Now that the word ‘handmade’ has been sucked into the marketeer’s lexical arsenal, and there had its meaning flogged to death, Deborah Carré and James Ducker – who have been making bespoke shoes together since 2004 – prefer the word ‘handsewn’. This is pretty modest, though, given the pair’s continued employment of time-honoured steps: sewing welts using an awl to make a hole through the insole, upper layers and welt, then passing the two ends of the thread through in opposite directions to pull everything together; hand-lasting uppers; stitching welts and soles with threads made from twisted, waxed hemp and so on. The tactile intricacies of making beautiful shoes is at the core of this duo’s heritage. But if Carréducker’s construction methods are centuries old and ubiquitous, their approach to bespoke is pioneering, a little off-piste and entirely their own.
A bespoke experience with Carréducker is the more collaborative than any other you might experience. The ever affable James Ducker has a fantastic knack of coaxing ideas from the client’s imagination based his own vast repository of experience and his own tastefully outré styling sensibilities, and the dual-directional creative process continues throughout the manufacture.

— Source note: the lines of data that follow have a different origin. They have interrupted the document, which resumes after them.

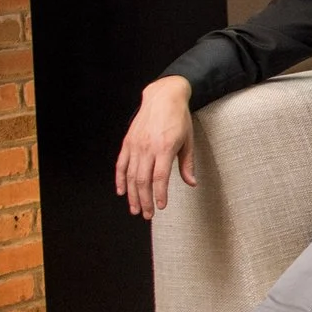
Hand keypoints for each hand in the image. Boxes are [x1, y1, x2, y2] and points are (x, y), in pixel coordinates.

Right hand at [116, 77, 195, 219]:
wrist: (163, 96)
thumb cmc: (179, 118)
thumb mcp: (188, 140)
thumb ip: (187, 164)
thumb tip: (192, 183)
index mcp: (164, 148)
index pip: (159, 177)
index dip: (159, 194)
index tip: (160, 207)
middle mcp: (147, 148)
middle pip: (142, 180)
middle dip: (145, 200)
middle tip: (147, 214)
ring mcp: (135, 145)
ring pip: (130, 175)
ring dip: (132, 194)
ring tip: (135, 208)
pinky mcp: (128, 142)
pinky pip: (121, 164)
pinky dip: (120, 179)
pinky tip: (121, 191)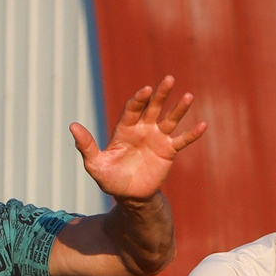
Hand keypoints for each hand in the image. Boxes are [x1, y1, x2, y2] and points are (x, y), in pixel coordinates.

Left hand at [70, 75, 207, 201]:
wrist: (130, 196)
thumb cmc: (110, 178)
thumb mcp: (95, 164)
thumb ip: (86, 146)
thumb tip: (72, 126)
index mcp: (125, 129)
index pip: (133, 109)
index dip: (139, 99)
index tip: (146, 90)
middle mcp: (143, 129)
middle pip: (153, 108)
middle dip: (161, 94)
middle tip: (168, 80)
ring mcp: (157, 139)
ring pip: (170, 120)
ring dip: (179, 109)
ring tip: (189, 96)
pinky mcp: (168, 151)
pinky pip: (182, 141)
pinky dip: (192, 134)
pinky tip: (203, 125)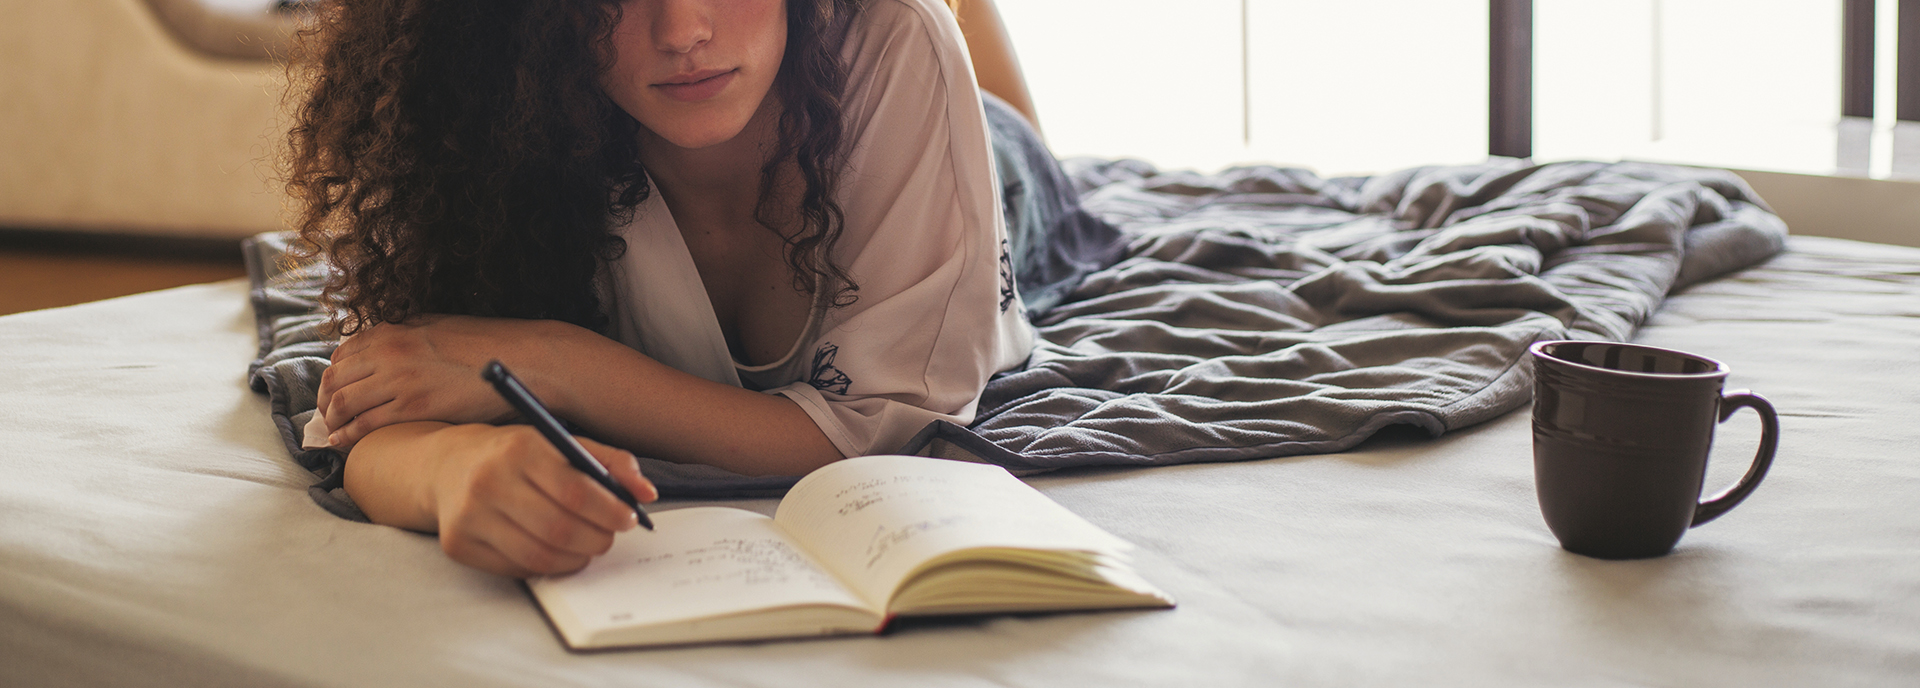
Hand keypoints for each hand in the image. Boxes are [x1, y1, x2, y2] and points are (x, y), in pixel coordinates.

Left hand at [318, 315, 560, 449]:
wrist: (522, 357)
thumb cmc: (487, 343)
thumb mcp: (439, 326)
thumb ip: (408, 334)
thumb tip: (387, 347)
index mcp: (393, 331)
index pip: (341, 356)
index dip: (332, 378)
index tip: (333, 394)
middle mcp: (388, 352)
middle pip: (334, 380)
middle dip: (324, 402)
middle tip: (327, 419)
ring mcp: (399, 380)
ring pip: (342, 402)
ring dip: (331, 421)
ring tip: (334, 433)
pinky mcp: (413, 406)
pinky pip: (364, 424)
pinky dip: (346, 435)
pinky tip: (342, 443)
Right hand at [426, 424, 659, 577]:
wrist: (448, 466)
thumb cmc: (515, 454)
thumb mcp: (561, 443)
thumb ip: (610, 462)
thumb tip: (647, 493)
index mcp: (519, 449)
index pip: (576, 491)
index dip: (610, 511)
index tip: (628, 518)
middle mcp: (489, 482)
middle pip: (560, 529)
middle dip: (597, 539)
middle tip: (608, 536)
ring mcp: (470, 517)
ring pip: (540, 556)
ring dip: (576, 557)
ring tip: (586, 544)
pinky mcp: (459, 545)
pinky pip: (518, 568)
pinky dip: (547, 565)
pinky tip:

“Bespoke is about engagement with a process, as much as it is about a product,” explains Ducker, “so after our first meeting with a client, we’ll email sketched options to them, and they’ll say, ‘OK, could you combine this with that; I like this punching but can it be at the top of the shoe rather than along the seam of the vamp’ and so on. Two-way dialogue tends to end up leading to something idiosyncratic” Hence, customers are keenly encouraged to carefully consider aspects such as lining and piping, to nudge the proverbial envelope into realms not visited before, from start to finish.
Hence my own experience with the company some years ago, which saw me waltz into the corner of Gieves & Hawkes which they then occupied (they still deliver the bespoke shoe service there, as well as seeing customers at London hotels, but the workshop is now in a small mews in Bloomsbury) with a brief on the lines of “I’d like something I’ve never realised before that I desperately wanted.” Some months later, my wardrobe was enriched with a pair of saddle boots in Madeira blue and warm whisky box calf, with a light blue kid lining and jockey heel. They fit so well and feel so snug, you’d think that my actual foot had been removed at the shin and used as a last, and they’ve weathered admirably with age (Carréducker shoes tend to look, and be, markedly robust, like they were made to thrive in the hostile elements assaulting the studio’s windows on the day of our visit).
“Theirs is a design-led process it’s telling that, when the Design Museum decided to set up a permanent exhibition, Designer Maker User in its new home in High Street Kensington late last year, it was on this duo’s door that they knocked.”
“We can make a classic Oxford brogue if someone wants it,” says James, “but it’s not what we’re known for. Our niche in the market is that if you want something more individual – people probably choose us for that.”
To illustrate the point, he picks up an in-progress classic Oxford but made in in Cordovan (horse leather), inspired by a visit to a tannery in Chesterfield, which has subtle bits of broguing in places you wouldn’t expect it. In short, shoemaking junkies – “The type of connoisseurs who come in and specify how thick they want the bevelled waist to be”, as Ducker puts it – revere Carréducker, surely also seduced by touches such as the three-section maple boot trees, with a brass hook for removal, which come with every pair.
But these days there’s more – vastly more – to this spirited outfit than bespoke. Last year, Carréducker made its first foray into ready-to-wear, and now, the wind in the sails of this endeavour is, again, collaboration – but of a different nature. “Our model is, we go around the UK finding artisanal factories that specialise in a certain kind of shoe construction,” explains Ducker. “The first one we did was ‘Winkers’, or summer beach shoes – we did those along with a family-run factory we found in Sheffield. We also found a small factory in Suffolk which specialises in stitch-down construction, and now do the Barkan Desert boot with them. This year we’re working on a work boot with a small factory in a beautiful little village in Derbyshire who make amazing, really hard-core stuff, including shepherd’s boots – they’ve got an upturned toe for going up hills and mountains – and tug-of-war boots.”
Meanwhile, the company’s e-commerce site (which sells uppers, lasts, awls and so on as well as footwear) is getting more traffic by the day, and ultimately the pair are working towards a space which serves as their own retail outlet, workshop and education centre (Carréducker’s shoemaking school sees students from all over the world undertake classes in the fine nuances of shoemaking).
Adjectives and superlatives are cheap and can be hurled around a shoemaking scene such as London’s with cheery abandon. But it’d take quite a curmudgeon to deny that this small enterprise with such a vast reach and towering ambitions is among the most adventurous, energetic and pioneering shoemakers a genuine footwear aficionado could hope to deal with.